Of course, it's obvious, things change. Even the last time I was here in 1998 things felt different from when I had moved away in 1993. But I still had many friends and family around here at the time. Now I hardly know anyone and my family lives thousands of miles away.

When I arrived on Saturday, I drove by our old house, schools, ball parks and shopping malls. They all looked mostly the same — a few new buildings and some different stores at the mall but mostly familiar and recognizable. It really felt like going home again.

When I sat in the the car outside the house I lived in for 20 years, I was tempted to knock on the door so I could look around. But then I decided against it. My memories were joyful ones — why disturb them? I was happy to be home again. I've lived in nine different states since moving away and travelled to more than 80 countries. Yet that bungalow next to the best tobogganing hill in town will always be home.

Tonight feels different emotionally. I found out why everything in the old neighborhood looked the same. As I zoomed by town on the new highway, I could see there was plenty of new development — hotels, strip malls and suburbs — on the other side of the highway. No wonder the old neighborhood was static and undisturbed. All the action was elsewhere, west of the new highway to the city.

This evening, I walked around downtown in the city where I received my first two university degrees. I felt a pang of joy whenever I spied a familiar store or restaurant. There were a few empty storefronts and some new bars and eateries. Downtown looked a bit shabbier and emptier than I remembered. There were no familiar faces on the street. The local businesses probably could not compete with the new big box stores uptown. I wanted to revisit a favorite restaurant but it was closed for the night so I had to settle for a chain restaurant.

Everything feels weird. I'm nostalgic, disappointed and a little sad.

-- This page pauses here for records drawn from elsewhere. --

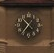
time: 10:36
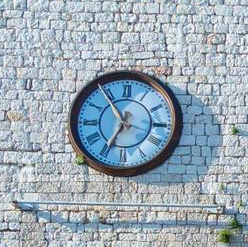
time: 6:54
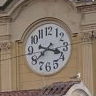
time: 3:39
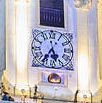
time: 5:35
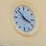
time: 3:52
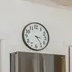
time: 3:23
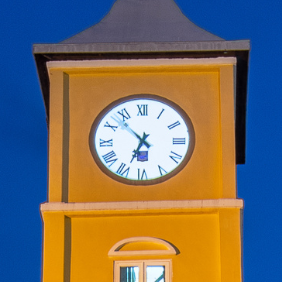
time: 6:52
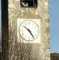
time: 10:24
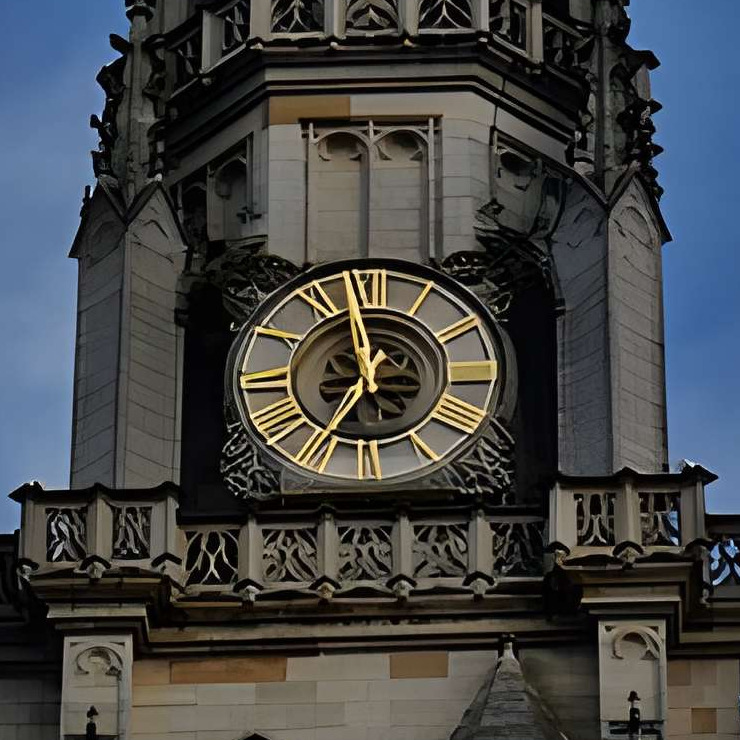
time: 6:58
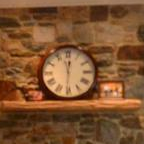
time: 12:30
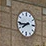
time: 7:43
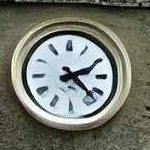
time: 2:22
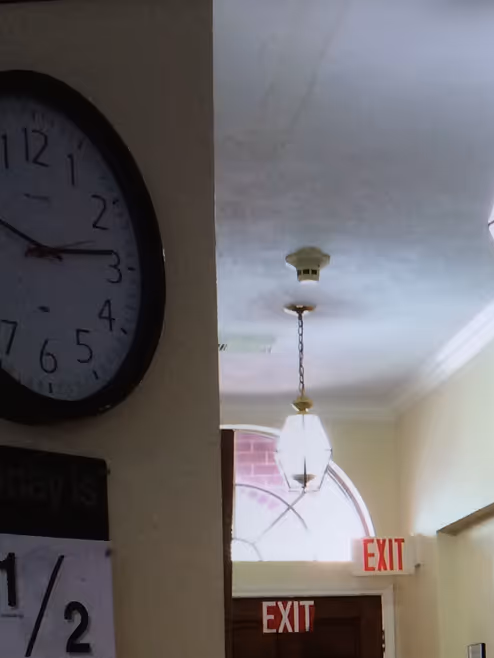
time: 9:13
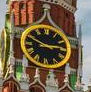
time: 2:48
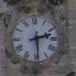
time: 2:29
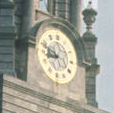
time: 8:47
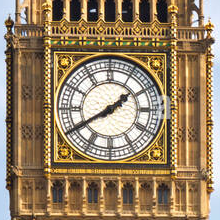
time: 1:40
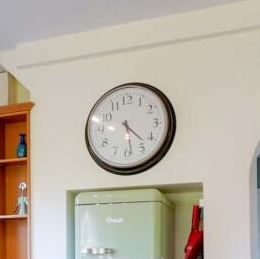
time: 4:28
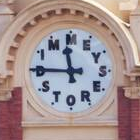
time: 11:45
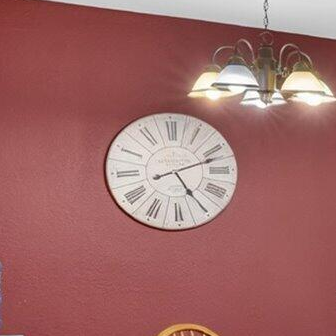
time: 5:11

We all know that expression "You can't go home again." I Googled its meaning tonight and was referred to Thomas Wolfe's novel You Can't Go Home Again:

"You can't go back home to your family, back home to your childhood … back home to a young man's dreams of glory and of fame … back home to places in the country, back home to the old forms and systems of things which once seemed everlasting but which are changing all the time — back home to the escapes of Time and Memory."

Wikipedia explained the meaning of the phrase perfectly:

"The phrase "you can't go home again" has entered American speech to point out how human nostalgia is weighted with both an inaccurately positive bias ("Absence makes the heart grow fonder") and an inability to appreciate the changes wrought by time on places and people we remember as static and permanent. In general terms, it means that attempts to relive youthful memories are never as fulfilling as during their initial creation." — Wikipedia

They nailed it, didn't they? "An inability to appreciate the changes wrought by time on places and people we remember as static and permanent."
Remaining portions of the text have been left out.